The former Labor Party chairman said he deliberated for 24 hours on what to do, because giving up would go against his character, and he expressed concern that pulling out of the race would look like an admission of guilt. He said he was sure the truth of his innocence would soon come to light.

Ben-Eliezer said that he was sure that the recent “ugly wave of defamation” against him – a television report that he was a serial gambler, in addition to the police probe – were a result of his presidential candidacy.

The police investigation is only one of several recent reports that have rocked Ben- Eliezer’s campaign.

On May 2, it was reported that Ben-Eliezer was about to receive a kidney transplant from his son and that he underwent dialysis three times a week, leading some to question whether the 78-yearold was healthy enough for the job.

Soon thereafter, Channel 2 investigative program Uvda reported that Ben-Eliezer regularly gambled in casinos in London while he was defense minister. He denied the allegation.

“From the moment I announced that I am running for the job, the well-timed, aggressive defamation and accusation against me did not stop. It was clearly meant to prevent me from running and serving as president,” Ben- Eliezer said.

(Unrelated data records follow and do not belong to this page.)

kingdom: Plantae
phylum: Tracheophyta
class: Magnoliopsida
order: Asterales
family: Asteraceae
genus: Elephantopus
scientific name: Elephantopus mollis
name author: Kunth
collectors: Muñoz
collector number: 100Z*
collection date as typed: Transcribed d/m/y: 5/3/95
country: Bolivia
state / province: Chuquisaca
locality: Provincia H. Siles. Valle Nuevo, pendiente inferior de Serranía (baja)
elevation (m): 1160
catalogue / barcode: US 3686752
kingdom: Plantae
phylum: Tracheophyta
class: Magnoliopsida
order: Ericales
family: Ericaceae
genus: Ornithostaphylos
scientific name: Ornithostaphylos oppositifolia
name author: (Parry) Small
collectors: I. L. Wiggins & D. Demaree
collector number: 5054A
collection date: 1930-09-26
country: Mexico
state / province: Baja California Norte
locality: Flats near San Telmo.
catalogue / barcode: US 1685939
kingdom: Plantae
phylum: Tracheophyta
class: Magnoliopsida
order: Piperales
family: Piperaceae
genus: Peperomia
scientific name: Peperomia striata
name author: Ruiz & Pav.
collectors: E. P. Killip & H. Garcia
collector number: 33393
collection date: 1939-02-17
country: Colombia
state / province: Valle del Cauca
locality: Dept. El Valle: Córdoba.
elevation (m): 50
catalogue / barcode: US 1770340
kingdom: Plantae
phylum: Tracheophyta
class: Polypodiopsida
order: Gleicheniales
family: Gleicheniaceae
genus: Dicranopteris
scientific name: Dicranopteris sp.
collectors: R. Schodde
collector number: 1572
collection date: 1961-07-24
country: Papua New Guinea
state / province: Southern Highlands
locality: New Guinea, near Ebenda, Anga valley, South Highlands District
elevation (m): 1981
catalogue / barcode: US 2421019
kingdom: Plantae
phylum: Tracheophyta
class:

“With a heavy heart, I decided to drop out of the race,” he said. “My good name is with me from the day I was born and I want to protect it, my dignity and the truth.

“I have total trust in the authorities and justice in the State of Israel and I am sure that at the end of the investigation they will verify the truth that I already know. I did not break the law and the sources of my income were and are open and transparent.

The information about a loan I received is backed with documents and is known to the authorities.”

Ben-Eliezer said he would like to know how long the police had information about him and why it decided to open an investigation four days before the Knesset chooses the next president, when he has been living in the apartment, which is estimated to be worth several million shekels, for over a year.

“Could it be that the legal authorities were used as a tool for those who have ulterior motives to influence democratic processes?” he asked.

Ben-Eliezer expressed hope that his case would “lead to self-examination and end the culture of ‘targeted killings’ that became part of our everyday life.”

Meanwhile, Herzog scheduled a meeting with candidate former Supreme Court justice Dalia Dorner for Sunday.

On Saturday night, Meretz leader Zehava Gal-On announced she supports Dorner.

Other candidates called the end of Ben-Eliezer’s candidacy unfortunate.

“He has many positive attributes and served in many significant roles and I hope his innocence is proven,” former MK Dalia Itzik said. “This is not what we wanted the presidential race to look like.

Whoever is elected, his first mission must be to strengthen the public’s trust in the institution of the presidency.”

MK Reuven Rivlin (Likud Beytenu) called “the difficult atmosphere surrounding the presidential election” and Ben-Eliezer’s pulling out of the race “unfortunate.”

MK Meir Sheetrit (Hatnua) said he hopes that Ben- Eliezer’s innocence is proven.

“The current presidential race, unfortunately, has touched on inappropriate themes for such an important and central institution for our nation. I call on the other candidates to use the three remaining days to focus on what’s really important: Who is the best-suited candidate with the life experience and record that makes him best for the job,” he said.

Sheetrit then listed his achievements and called for MKs to vote for him.